While in Liberia, at the suggestion of our hosts, we visited Cortez Cascadas, a very pleasant waterfall with a nice pool for swimming. This is located off the highway about 10km south of Liberia. We also visited a Costa Rica tourism office in Liberia and were able to ask questions and get advice about our upcoming itinerary.
Clearly, as expected, Costa Rica is substantially more advanced economically than the rest of Central America (with the possible exception of Panama). The vehicles on the highways are newer, the towns have “upscale” shopping and costs are higher. We are able to find reasonably priced places to stay but food costs are on par with moderately priced US options.
So, from Liberia, we spent 4 nights in Playa del Coco at a simple hotel, (Cabinas del Coco) immediately across the boardwalk from the ocean. Costa Rica has implemented a restriction against any structure within 50 meters of the beach at high tide and this place is just at that point. Playa del Coco is near the Papagayo peninsula which is where the Four Seasons has a very high end resort property. Coco is a relatively tranquil town with a nice beach and gentle surf with lots of restaurants and souvenir shops meant to appeal to the tourists. There is also an undercurrent of real estate sales promotions. One of the partners in the hotel where we stayed told us that they are partnering with Marriott next year to re-develop their property, partially in anticipation that cruise ships will begin visiting Coco. We also took a walk to the next beach to the south, Playa Ocotal, smaller and less developed than Coco.

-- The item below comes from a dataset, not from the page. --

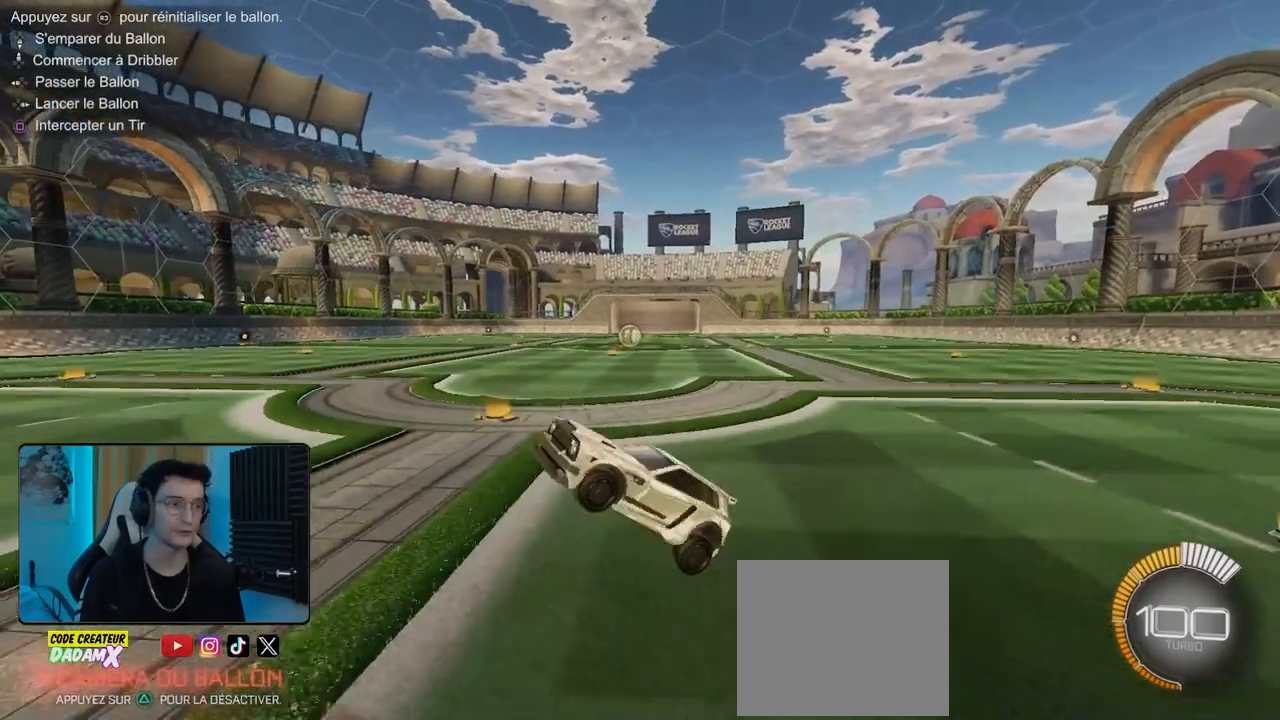
{"buttons": ["L1", "L2"], "left_stick": "up"}
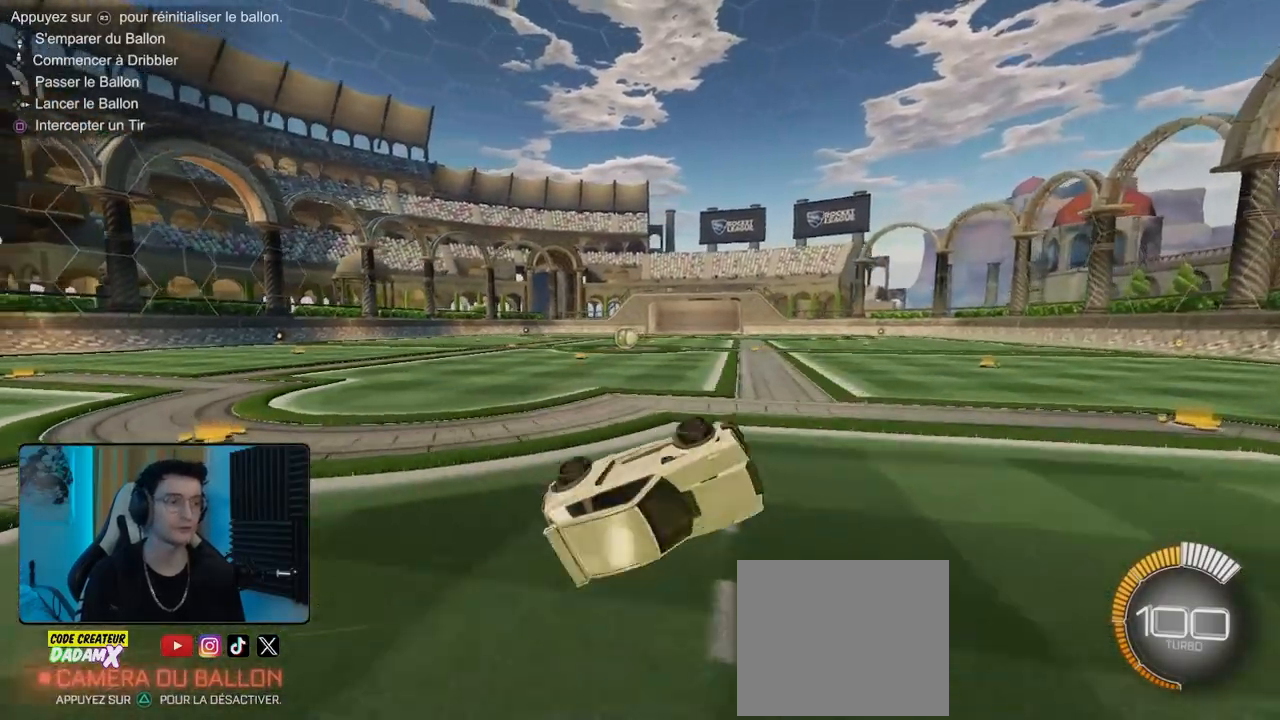
{"buttons": [], "left_stick": "center", "events": [[240, "L1", "up"], [240, "L2", "up"], [280, "left_stick", "up-left"], [420, "left_stick", "center"]]}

From Coco, we scooted further down the Pacific coast to Playa Samara, a hot, 3 bus segment trip. Samara sits on a large south facing beach (since it’s near the tip of the Peninsula) with a gentle slope into the water. When we booked the place to stay in Samara we didn’t realize that it wasn’t in the main part of town, but is down the beach to the east, about a 20 minute walk. This turned out to be a nice thing. Casa Brian sits across a dirt road from the beach and is owned by an ex-Canadian named Brian who has created a very chill spot with a nice open air patio with hammocks, books, music and shared kitchen. Nearby is a simple market and a couple of places that serve meals at dinner but if you want more options then make the walk into “town”. Also, since the fishermen bring in fish every day, we chose to get some red snapper and prepare it for our dinner one night. Very nice. One day, we made the walk down to the next beach to the south, Playa Carillo which has no real development on it and was pretty much deserted when we were there.
We’ve enjoyed our time in this part of Costa Rica and can see how lots of people have felt the pull to remain here or to invest in property here to visit often, especially those from the colder parts of North America. It’s hot but we’re told that the really hot time is around March. Also, the mosquitos are relentless, but that’s been our experience so far throughout Nicaragua and Costa Rica. From here, we’ll be heading to higher elevations and (hopefully) cooler temps, but no doubt, the mosquitos will be remain.